Frida subrayó sus palabras tapándose los suyos con ambas manos. Veronika se las retiró muy despacio y le dijo:
– ¿Sabes? Yo creo que esto no puede seguir siendo un secreto que sólo me cuentes a mí.
– Pero si me has dicho que…
Frida estaba indignada y su mirada se perdió por el cielo gris con renovada inquietud.
– Sí, ya sé lo que te he dicho, pero, ¿sabes?, yo creo que Sara querría que le contases ese secreto a la policía.
– ¿Por qué? -preguntó Frida aún con el miedo en la mirada.
– Porque cuando alguien muere y se va al cielo, la policía quiere saber los secretos de esa persona. Y esas personas suelen querer que la policía los conozca. Precisamente su trabajo consiste en averiguarlo todo.
– ¿Tienen que conocer todos los secretos? -preguntó Frida llena de admiración-. ¿Tengo que hablarles de aquella vez que no me quise comer el bocadillo y lo escondí en el sofá?

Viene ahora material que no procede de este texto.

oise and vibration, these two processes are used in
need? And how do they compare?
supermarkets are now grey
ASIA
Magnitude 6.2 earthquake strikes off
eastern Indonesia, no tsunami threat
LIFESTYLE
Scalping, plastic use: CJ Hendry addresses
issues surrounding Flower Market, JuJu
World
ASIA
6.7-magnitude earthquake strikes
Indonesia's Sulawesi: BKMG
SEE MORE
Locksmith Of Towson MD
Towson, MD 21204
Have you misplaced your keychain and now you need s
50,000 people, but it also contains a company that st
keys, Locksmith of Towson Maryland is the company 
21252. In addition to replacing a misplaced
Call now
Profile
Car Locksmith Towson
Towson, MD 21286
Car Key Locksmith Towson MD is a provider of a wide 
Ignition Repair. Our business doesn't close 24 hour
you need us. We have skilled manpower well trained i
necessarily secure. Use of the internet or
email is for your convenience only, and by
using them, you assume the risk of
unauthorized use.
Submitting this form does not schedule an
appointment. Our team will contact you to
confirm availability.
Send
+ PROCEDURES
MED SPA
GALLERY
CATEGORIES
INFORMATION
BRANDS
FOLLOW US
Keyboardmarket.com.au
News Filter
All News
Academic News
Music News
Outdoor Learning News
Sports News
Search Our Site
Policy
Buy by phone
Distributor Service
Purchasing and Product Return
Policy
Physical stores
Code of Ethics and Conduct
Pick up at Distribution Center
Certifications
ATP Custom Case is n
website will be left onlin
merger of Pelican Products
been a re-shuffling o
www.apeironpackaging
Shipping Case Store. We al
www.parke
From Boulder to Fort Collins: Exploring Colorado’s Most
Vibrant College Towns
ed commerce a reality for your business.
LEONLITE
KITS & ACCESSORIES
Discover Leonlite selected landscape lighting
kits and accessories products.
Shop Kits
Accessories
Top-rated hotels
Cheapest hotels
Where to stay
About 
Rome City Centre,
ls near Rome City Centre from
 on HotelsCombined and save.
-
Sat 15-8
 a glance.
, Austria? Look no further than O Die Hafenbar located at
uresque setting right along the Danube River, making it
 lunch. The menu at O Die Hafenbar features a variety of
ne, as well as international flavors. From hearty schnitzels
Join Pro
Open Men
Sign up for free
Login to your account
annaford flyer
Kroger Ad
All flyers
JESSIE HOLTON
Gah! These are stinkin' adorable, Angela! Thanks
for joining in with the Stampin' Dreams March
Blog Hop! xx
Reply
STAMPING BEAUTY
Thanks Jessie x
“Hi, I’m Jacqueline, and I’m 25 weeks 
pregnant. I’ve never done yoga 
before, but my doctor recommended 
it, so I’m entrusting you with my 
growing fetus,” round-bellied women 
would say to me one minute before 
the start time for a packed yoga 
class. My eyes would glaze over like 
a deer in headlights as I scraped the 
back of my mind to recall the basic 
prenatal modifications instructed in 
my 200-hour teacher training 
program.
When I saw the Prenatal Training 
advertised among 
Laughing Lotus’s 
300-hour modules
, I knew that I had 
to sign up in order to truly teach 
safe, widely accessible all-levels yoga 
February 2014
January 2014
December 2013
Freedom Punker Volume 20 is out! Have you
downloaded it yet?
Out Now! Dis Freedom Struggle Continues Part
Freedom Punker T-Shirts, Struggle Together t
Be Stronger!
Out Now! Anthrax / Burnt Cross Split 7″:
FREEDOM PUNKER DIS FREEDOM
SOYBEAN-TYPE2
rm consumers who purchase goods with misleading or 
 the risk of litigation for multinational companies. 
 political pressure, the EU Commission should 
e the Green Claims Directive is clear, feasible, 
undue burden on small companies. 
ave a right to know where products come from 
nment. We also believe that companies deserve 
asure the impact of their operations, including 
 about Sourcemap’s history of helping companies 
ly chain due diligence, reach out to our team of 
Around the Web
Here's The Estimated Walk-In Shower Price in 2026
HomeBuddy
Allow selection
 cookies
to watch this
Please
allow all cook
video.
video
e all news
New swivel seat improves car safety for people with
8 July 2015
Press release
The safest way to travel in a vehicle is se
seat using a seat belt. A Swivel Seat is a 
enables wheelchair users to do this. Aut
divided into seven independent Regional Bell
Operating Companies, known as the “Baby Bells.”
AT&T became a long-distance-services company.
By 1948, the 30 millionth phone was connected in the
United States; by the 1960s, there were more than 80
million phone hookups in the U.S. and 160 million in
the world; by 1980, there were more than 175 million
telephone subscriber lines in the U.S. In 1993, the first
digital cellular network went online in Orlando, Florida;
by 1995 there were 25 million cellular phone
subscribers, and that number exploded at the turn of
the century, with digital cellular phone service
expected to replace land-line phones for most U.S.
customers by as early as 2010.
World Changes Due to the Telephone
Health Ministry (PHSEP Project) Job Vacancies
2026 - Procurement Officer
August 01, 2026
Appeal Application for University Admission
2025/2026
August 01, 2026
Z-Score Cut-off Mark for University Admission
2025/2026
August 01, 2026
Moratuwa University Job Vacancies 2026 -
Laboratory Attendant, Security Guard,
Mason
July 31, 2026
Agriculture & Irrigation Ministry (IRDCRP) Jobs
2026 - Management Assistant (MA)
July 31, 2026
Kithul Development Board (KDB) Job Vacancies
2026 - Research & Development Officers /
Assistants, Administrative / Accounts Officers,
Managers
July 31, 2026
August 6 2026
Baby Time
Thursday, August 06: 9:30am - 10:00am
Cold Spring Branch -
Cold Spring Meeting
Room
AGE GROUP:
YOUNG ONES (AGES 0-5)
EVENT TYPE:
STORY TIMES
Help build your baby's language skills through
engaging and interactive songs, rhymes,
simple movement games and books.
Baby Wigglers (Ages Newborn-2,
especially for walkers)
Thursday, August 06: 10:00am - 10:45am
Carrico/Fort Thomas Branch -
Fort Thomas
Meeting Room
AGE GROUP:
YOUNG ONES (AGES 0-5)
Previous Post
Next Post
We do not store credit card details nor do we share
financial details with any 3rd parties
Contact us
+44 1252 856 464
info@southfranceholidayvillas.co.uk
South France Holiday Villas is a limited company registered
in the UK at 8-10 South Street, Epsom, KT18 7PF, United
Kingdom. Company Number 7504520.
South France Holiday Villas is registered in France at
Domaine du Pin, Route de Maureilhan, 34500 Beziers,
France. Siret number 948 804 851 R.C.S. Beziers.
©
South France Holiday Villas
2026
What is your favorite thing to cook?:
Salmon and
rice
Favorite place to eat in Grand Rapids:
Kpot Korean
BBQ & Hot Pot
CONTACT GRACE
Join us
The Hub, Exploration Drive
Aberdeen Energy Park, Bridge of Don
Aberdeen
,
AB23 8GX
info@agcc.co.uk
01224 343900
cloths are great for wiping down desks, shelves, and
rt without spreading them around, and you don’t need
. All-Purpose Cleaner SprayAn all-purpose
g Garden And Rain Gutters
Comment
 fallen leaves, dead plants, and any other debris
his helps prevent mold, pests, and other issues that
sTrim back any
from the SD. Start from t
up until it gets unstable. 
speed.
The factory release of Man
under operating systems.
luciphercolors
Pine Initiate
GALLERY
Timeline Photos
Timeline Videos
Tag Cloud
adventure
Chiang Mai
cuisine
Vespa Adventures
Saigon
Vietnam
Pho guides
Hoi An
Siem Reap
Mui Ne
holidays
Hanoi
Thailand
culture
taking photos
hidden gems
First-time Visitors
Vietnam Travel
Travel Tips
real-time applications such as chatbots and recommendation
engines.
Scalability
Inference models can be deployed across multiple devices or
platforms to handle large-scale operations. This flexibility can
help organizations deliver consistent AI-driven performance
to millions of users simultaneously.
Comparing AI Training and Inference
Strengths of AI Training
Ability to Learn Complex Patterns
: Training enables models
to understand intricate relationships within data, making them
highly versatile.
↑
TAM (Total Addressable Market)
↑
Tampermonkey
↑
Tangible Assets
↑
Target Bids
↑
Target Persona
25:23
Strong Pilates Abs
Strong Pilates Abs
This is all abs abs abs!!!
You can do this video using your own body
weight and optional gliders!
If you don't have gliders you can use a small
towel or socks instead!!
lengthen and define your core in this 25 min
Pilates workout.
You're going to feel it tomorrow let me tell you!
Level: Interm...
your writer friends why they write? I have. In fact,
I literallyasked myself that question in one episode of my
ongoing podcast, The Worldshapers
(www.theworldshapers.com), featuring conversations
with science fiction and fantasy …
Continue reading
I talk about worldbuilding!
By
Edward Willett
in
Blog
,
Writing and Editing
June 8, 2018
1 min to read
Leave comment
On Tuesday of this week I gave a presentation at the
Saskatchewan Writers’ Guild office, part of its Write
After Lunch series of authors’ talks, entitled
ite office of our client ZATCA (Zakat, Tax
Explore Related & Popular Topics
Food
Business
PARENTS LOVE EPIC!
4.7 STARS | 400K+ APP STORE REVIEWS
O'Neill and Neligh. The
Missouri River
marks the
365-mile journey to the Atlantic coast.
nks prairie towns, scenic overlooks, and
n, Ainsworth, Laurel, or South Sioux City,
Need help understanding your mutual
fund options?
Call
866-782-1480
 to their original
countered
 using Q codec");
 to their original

Veronika no pudo por menos de sonreír.
– No, no creo que deban conocer ese secreto.
– Claro, porque estoy viva. Pero si me muriera, ¿tendrías que contárselo?
Aquella pregunta borró la sonrisa del rostro de Veronika. Meneó la cabeza con vehemencia, consciente de que la conversación había tomado un rumbo demasiado desagradable. En voz baja y mientras acariciaba la melena rubia de su hija, le dijo:
– Eso es algo en lo que no tienes que pensar, porque tú no vas a morir.
– ¿Y cómo lo sabes, mamá? -preguntó Frida llena de curiosidad.
– Lo sé y basta.
Veronika se levantó bruscamente y, con el corazón tan encogido que le costaba respirar, fue al pasillo. Sin darse la vuelta para que su hija no la viese llorar, le gritó en un tono de innecesaria rudeza:
– Ponte el abrigo. Nos vamos a hablar con la policía ahora mismo.
Frida obedeció. Pero mientras se dirigían al coche, se encogió inconscientemente bajo el pesado cielo gris. Esperaba que su madre tuviese razón. Esperaba que Sara no se enfadase con ella.